Rewrite every line of the entries below as a Markdown table with the columns "Row" and "Text". Number each row, skip blank lines, and leave the pictures out.

— begin RECORD EXCERPTS —

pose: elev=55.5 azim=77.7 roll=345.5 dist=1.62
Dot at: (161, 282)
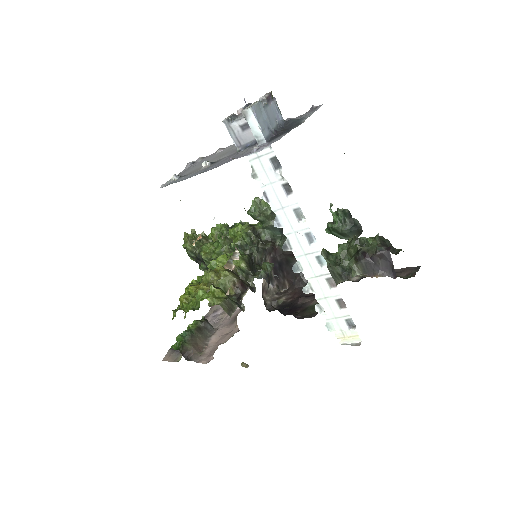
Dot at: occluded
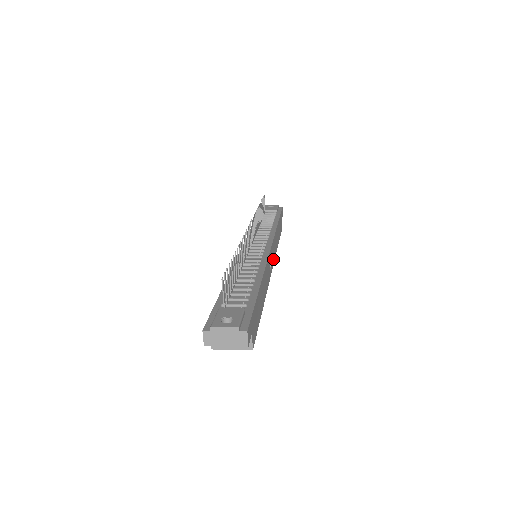
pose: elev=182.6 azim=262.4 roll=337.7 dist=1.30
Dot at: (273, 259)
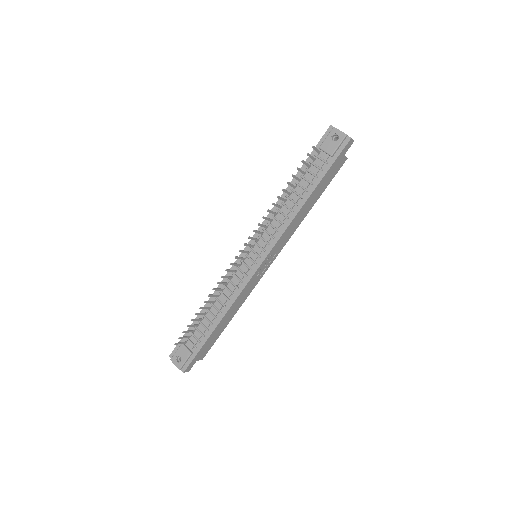
Dot at: (277, 253)
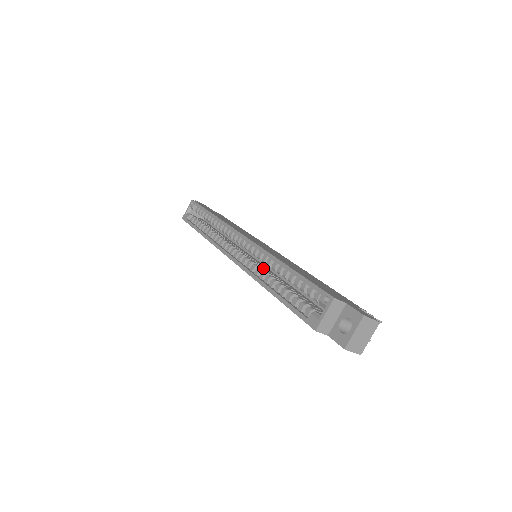
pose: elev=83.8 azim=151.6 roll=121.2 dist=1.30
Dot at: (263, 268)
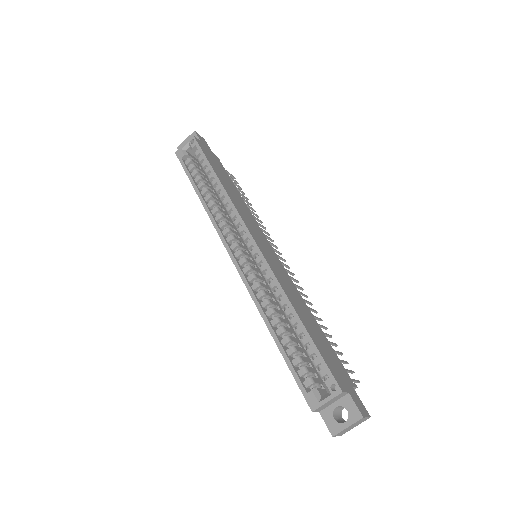
Dot at: (266, 290)
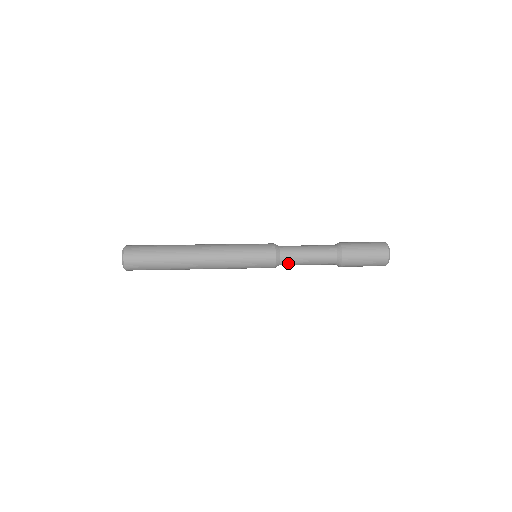
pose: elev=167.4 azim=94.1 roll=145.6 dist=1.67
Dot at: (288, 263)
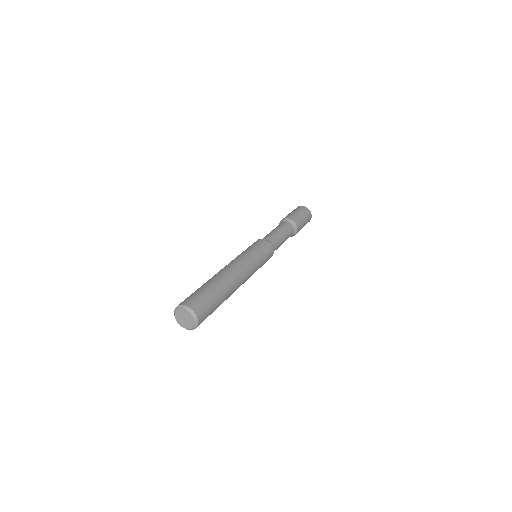
Dot at: (276, 245)
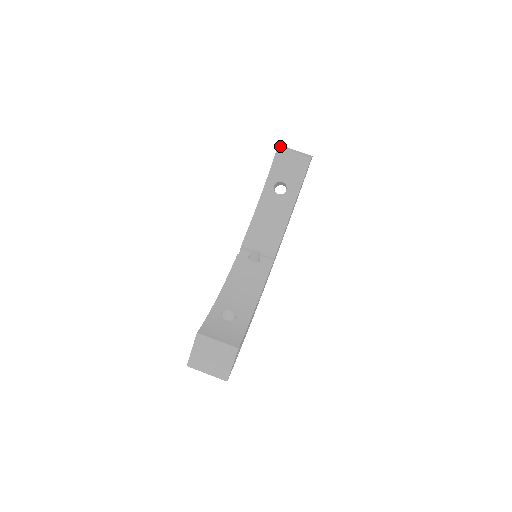
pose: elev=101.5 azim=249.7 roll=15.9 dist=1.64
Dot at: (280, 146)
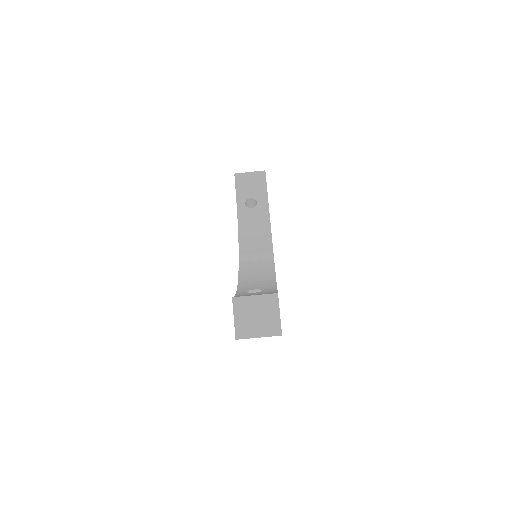
Dot at: occluded
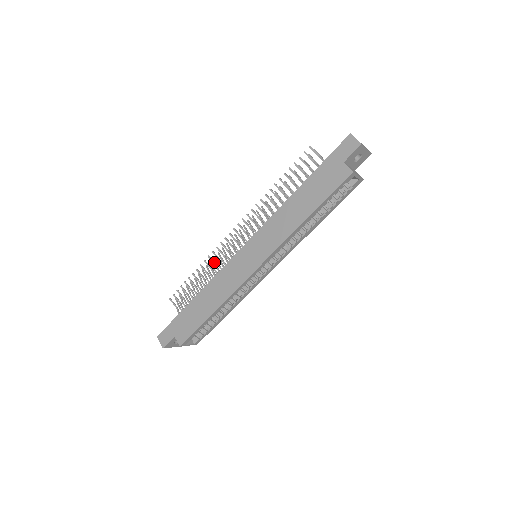
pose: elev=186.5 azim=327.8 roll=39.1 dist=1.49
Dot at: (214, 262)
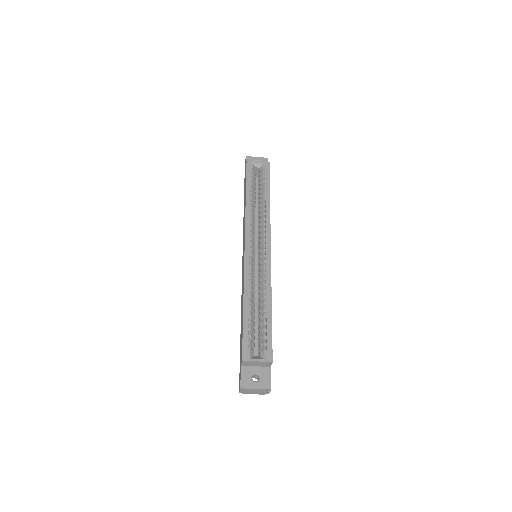
Dot at: occluded
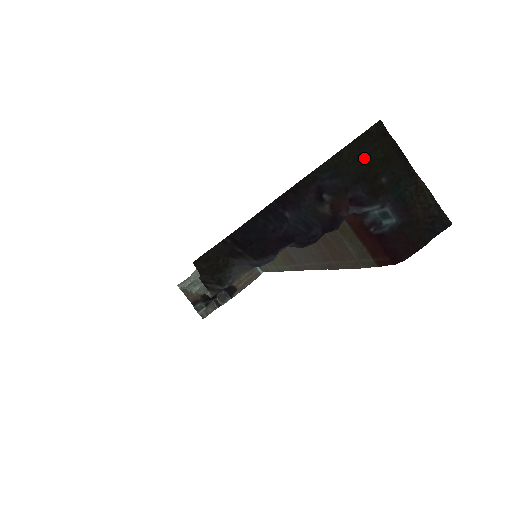
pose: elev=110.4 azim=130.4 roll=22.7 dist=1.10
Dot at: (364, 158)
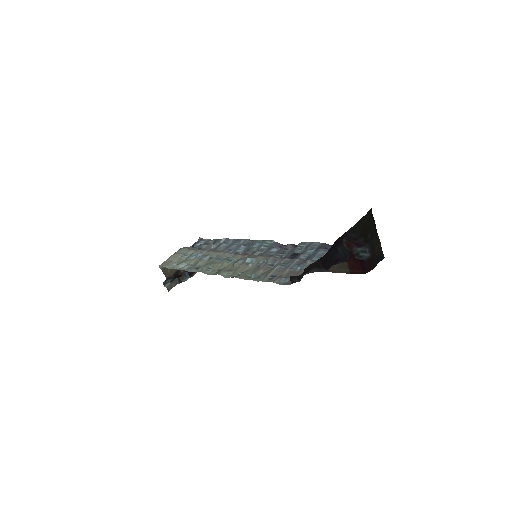
Dot at: (365, 225)
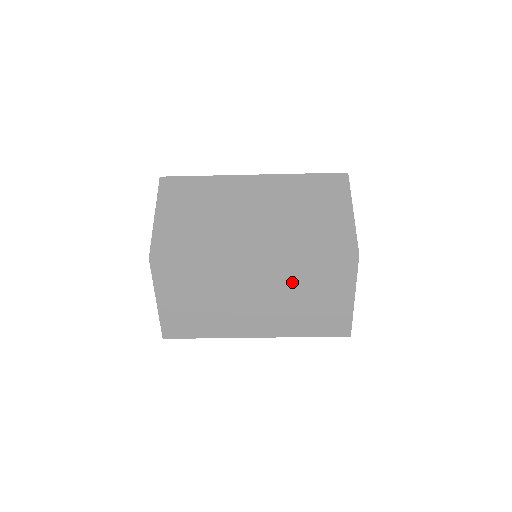
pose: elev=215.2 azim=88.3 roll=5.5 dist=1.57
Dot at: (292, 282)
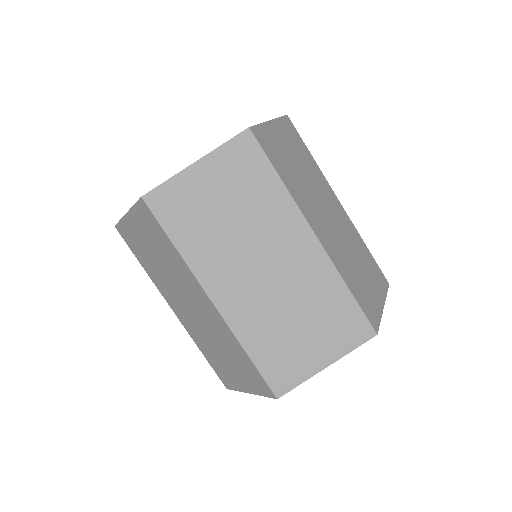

— end RECORD EXCERPTS —

- **EXERCISE RESULT**
| Row | Text |
|---|---|
| 1 | pose: elev=55.5 azim=77.7 roll=345.5 dist=1.62 |
| 2 | Dot at: (161, 282) |
| 3 | Dot at: occluded |
| 4 | pose: elev=182.6 azim=262.4 roll=337.7 dist=1.30 |
| 5 | Dot at: (273, 259) |
| 6 | Dot at: (277, 253) |
| 7 | pose: elev=83.8 azim=151.6 roll=121.2 dist=1.30 |
| 8 | Dot at: (263, 268) |
| 9 | Dot at: (266, 290) |
| 10 | pose: elev=167.4 azim=94.1 roll=145.6 dist=1.67 |
| 11 | Dot at: (288, 263) |
| 12 | Dot at: (276, 245) |
| 13 | pose: elev=101.5 azim=249.7 roll=15.9 dist=1.64 |
| 14 | Dot at: (280, 146) |
| 15 | Dot at: occluded |
| 16 | pose: elev=186.5 azim=327.8 roll=39.1 dist=1.49 |
| 17 | Dot at: (214, 262) |
| 18 | Dot at: occluded |
| 19 | pose: elev=110.4 azim=130.4 roll=22.7 dist=1.10 |
| 20 | Dot at: (364, 158) |
| 21 | Dot at: (365, 225) |
| 22 | pose: elev=215.2 azim=88.3 roll=5.5 dist=1.57 |
| 23 | Dot at: (292, 282) |